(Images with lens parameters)
=== Begin Enclosure ===

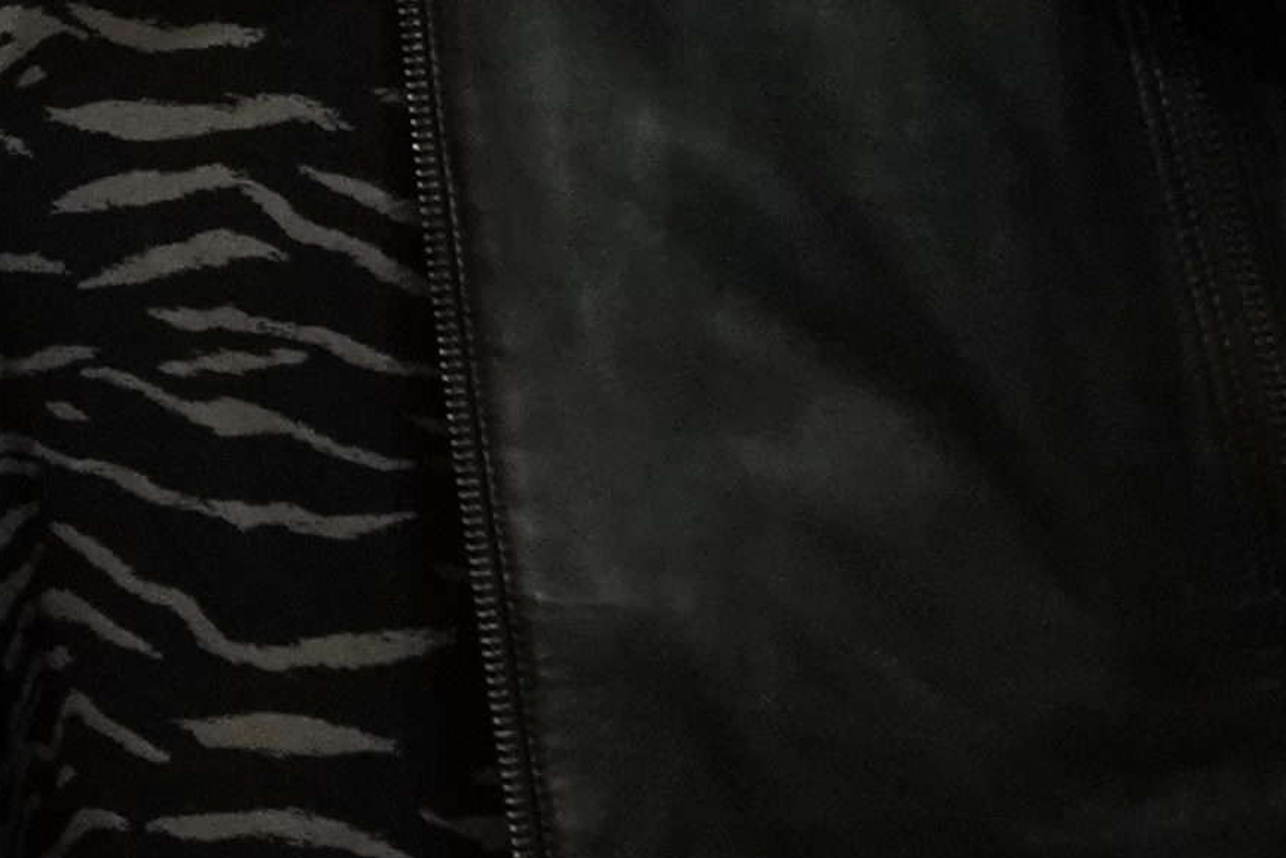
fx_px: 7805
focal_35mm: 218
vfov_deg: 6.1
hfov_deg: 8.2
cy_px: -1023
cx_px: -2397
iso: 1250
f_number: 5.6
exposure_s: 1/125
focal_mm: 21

=== End Enclosure ===

● What to produce:
An exact copy of all the records, free of pictures, is the expected answer.

● Response to the task:
fx_px: 7805
focal_35mm: 218
vfov_deg: 6.1
hfov_deg: 8.2
cy_px: -1023
cx_px: -2397
iso: 1250
f_number: 5.6
exposure_s: 1/125
focal_mm: 21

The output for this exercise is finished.